Отложив свиток, Петига приветливо кивнула адвокату и пригласила его сесть.
– Обойдемся без предисловий, друг мой. Час уже поздний, и не будем терять время зря… Я хотела бы, чтобы ты помог мне выполнить одну необходимую юридическую формальность…
Всего-то? Сальвидиен вынужден был признаться себе, что разочарован… Должно быть, это чувство отразилось на его лице, но Петина истолковала причину превратно.
– Не бойся! Дело будет не таким и сложным, как тяжба с Евтидемом. Речь идет о составлении одного документа.
– Какого, госпожа моя?
– Завещания. – И после паузы добавила. – Моего завещания.
Сальвидиен нахмурился.
– Не самая лучшая шутка ночной порой.
– Я вовсе не шучу, друг Сальвидиен.
– Но что подвигло тебя к этому? Ведь ты еще в цветущих летах, здорова и вполне благополучна. Или я ошибаюсь?
– Хвала богам, ты не ошибаешься. И я собираюсь прожить еще лет двадцать, по крайней мере. Но недавние события заставили меня призадуматься. Судьба моя сложилась так, что супруг мой не подарил мне детей, и близких родственников ни у него, ни у меня не имеется. Кому достанется все, чем я владею, в случае моей смерти? Ты знаешь, что при отсутствии прямых наследников имущество переходит в собственность города. Что же из этого воспоследует? Оно выставляется на открытые торги, и купить его может кто угодно. Хоть тот же Евтидем.

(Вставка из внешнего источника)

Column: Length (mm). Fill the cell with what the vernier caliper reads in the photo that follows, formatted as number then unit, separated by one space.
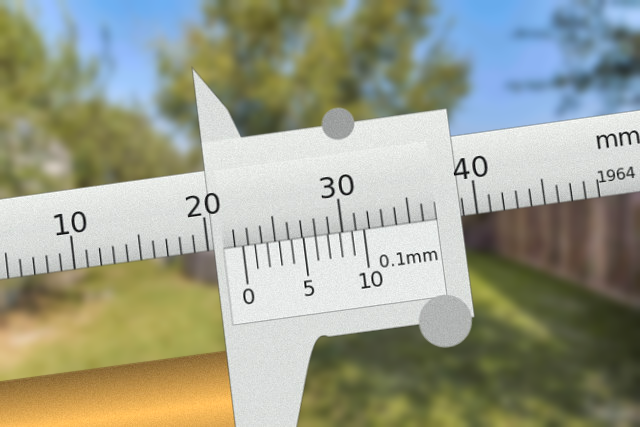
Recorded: 22.6 mm
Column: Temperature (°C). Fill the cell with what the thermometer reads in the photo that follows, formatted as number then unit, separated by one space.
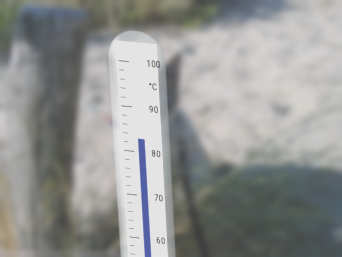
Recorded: 83 °C
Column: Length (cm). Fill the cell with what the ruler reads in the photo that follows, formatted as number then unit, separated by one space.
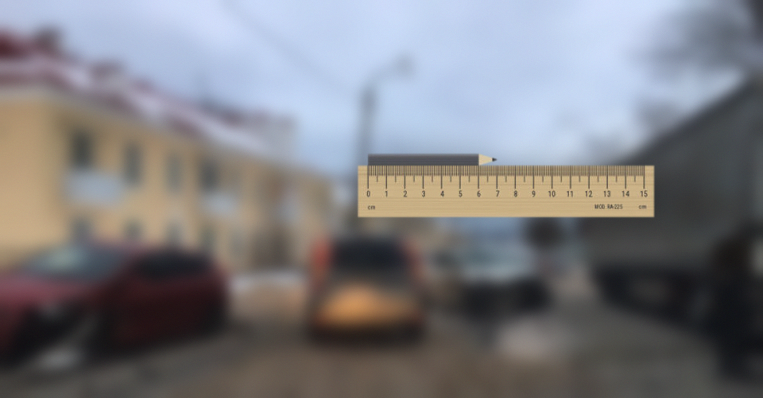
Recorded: 7 cm
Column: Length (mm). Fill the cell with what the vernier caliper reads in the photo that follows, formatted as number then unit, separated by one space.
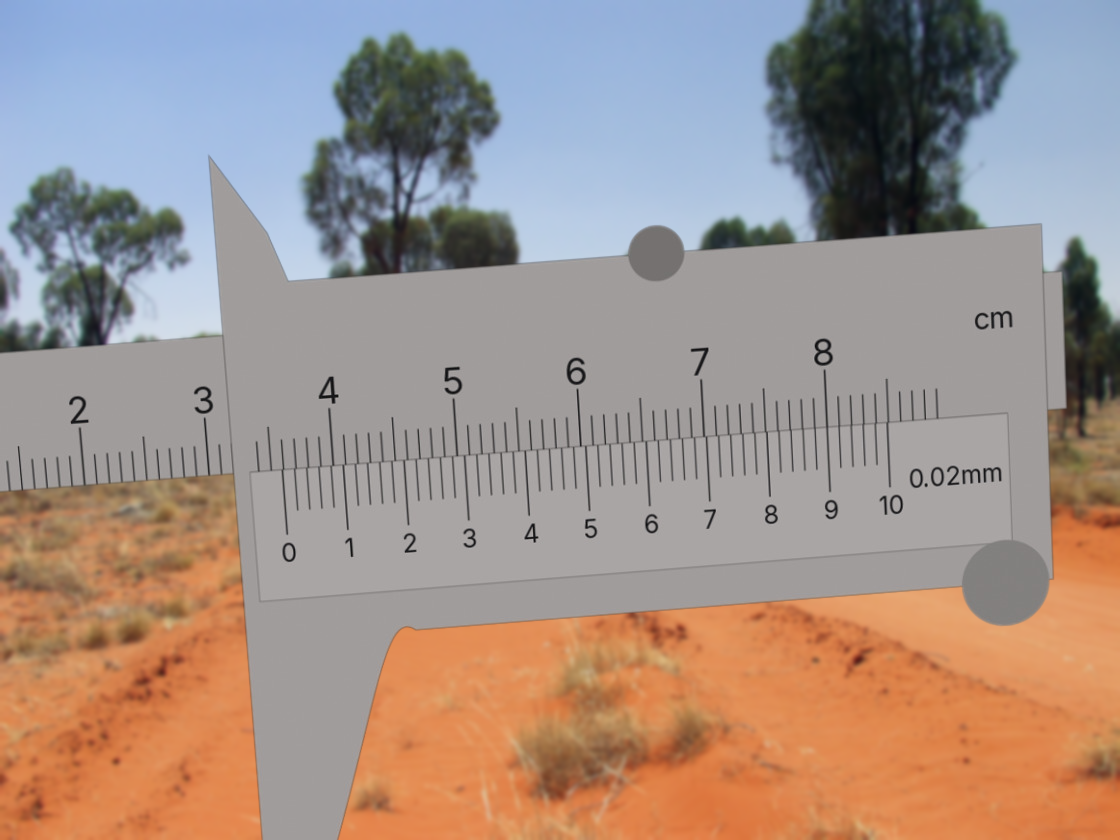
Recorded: 35.9 mm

– Благте боги! Неужели ты в состоянии представить, что эта мерзкая развалина тебя переживет?
– А почему нет? Подобные людишки живут долго. Он вполне способен протянуть до сотни лет – просто назло мне. А потом купить все мои владения, и исходя сладострастной слюной, похваляться, будто, несмотря ни на что, он все же завладел Гортинами. Нет, мой Сальвидиен. Я не желаю этого допустить. Мне и в Полях Блаженных не будет покоя, если он положит лапу на мое имущество. Но как этого избежать? Да, разумеется, можно поискать дальних родственников Петина, они, возможно, все еще живут в Столице, но вряд ли они захотят приехать сюда, а удаленность провинции не даст им возможности воспользоваться доходами с имения. Следовательно, они захотят его продать. Последствия – те же, что я перечислила раньше. В метрополии, как ты знаешь, бездетные состоятельные люди нередко составляют завещание в пользу императора – да продлят бессмертные боги его дни! Здесь же, в Арете, отошедшее в казну имение, скорее всего будет продано… и так далее. Замкнутый круг.
– Есть еще одна возможность, о которой ты не упомянула, – медленно произнес Сальвидиен.

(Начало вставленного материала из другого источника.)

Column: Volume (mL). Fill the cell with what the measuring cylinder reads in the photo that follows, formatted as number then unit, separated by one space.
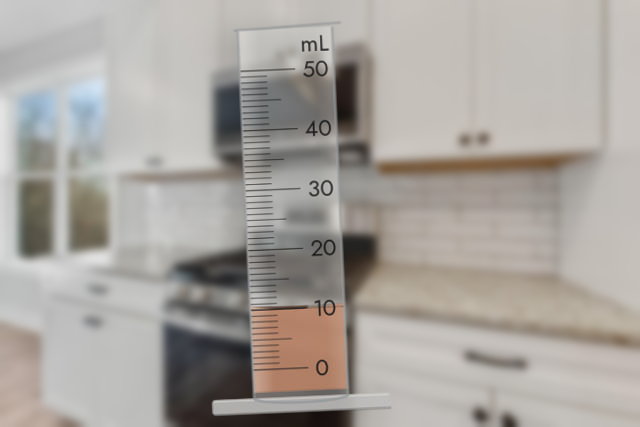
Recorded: 10 mL
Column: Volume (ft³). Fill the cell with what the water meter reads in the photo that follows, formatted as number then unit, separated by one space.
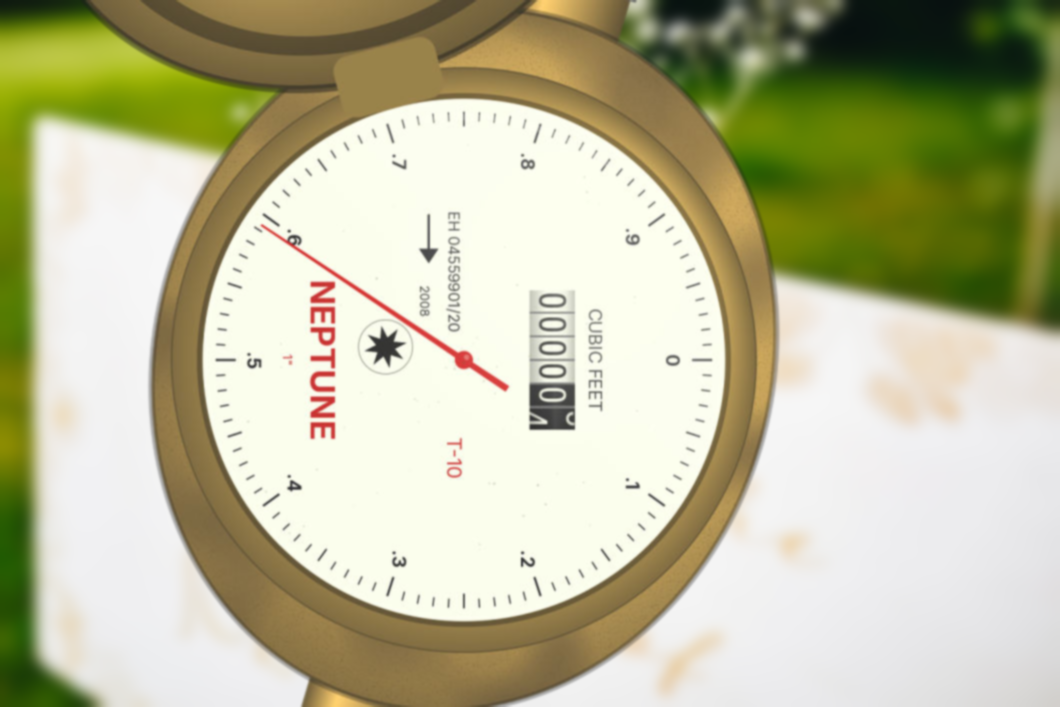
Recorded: 3.59 ft³
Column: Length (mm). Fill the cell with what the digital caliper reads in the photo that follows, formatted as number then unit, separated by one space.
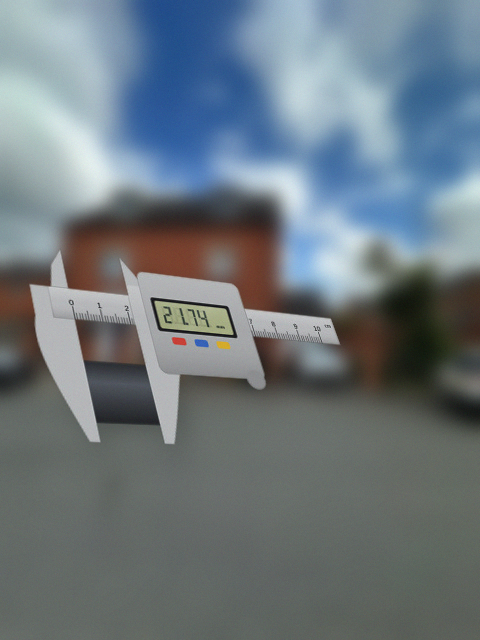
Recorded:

– Если я о ней не упомянула, это не значит, что я о ней позабыла. Да, бывают случаи, когда выморочное имущество переходит вольноотпущенникам. Но видишь ли, есть граница между великодушием и глупостью. Те слащавые философы, что вещают, будто рабы – наши братья и добрые друзья, обычно владеют сотнями рабов, но вовсе не помышляют отпустить их на свободу, не говоря уж о том, чтобы поделиться с ними своим добром. Я же прямо говорю – при всей моей привязанности к Гедде, или, скажем, Фрасиллу, я вовсе не горю желанием, чтоб они распоряжались моими виллами, садами и пашнями.
– Причем тут Гедда и Фрасил? Разве ты уже отпустила их?

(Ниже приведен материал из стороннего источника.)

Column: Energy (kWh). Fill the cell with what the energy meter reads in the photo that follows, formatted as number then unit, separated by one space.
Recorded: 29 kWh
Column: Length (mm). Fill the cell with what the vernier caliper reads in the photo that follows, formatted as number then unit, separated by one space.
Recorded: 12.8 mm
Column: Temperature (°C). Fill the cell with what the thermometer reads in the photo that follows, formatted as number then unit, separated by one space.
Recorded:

– Я собираюсь отпустить их… и еще нескольких, их имена я назову, они должны быть упомянуты в завещании. Но не собираюсь уподобляться новым богачам, которые нередко по завещанию отпускают вех своих рабов, пополняя и без того бесчисленные толпы нищих и бродяг, наводняющих дороги Империи.
Я намерена освободить нескольких слуг, состарившихся при моем хозяйстве, или каким-либо образом доказавшим свою верность. И, разумеется, после того, как они обретут свободу, они не будут выставлены за дверь, а смогут остаться в доме. Но я должна быть уверена, что мой наследник позаботится о них.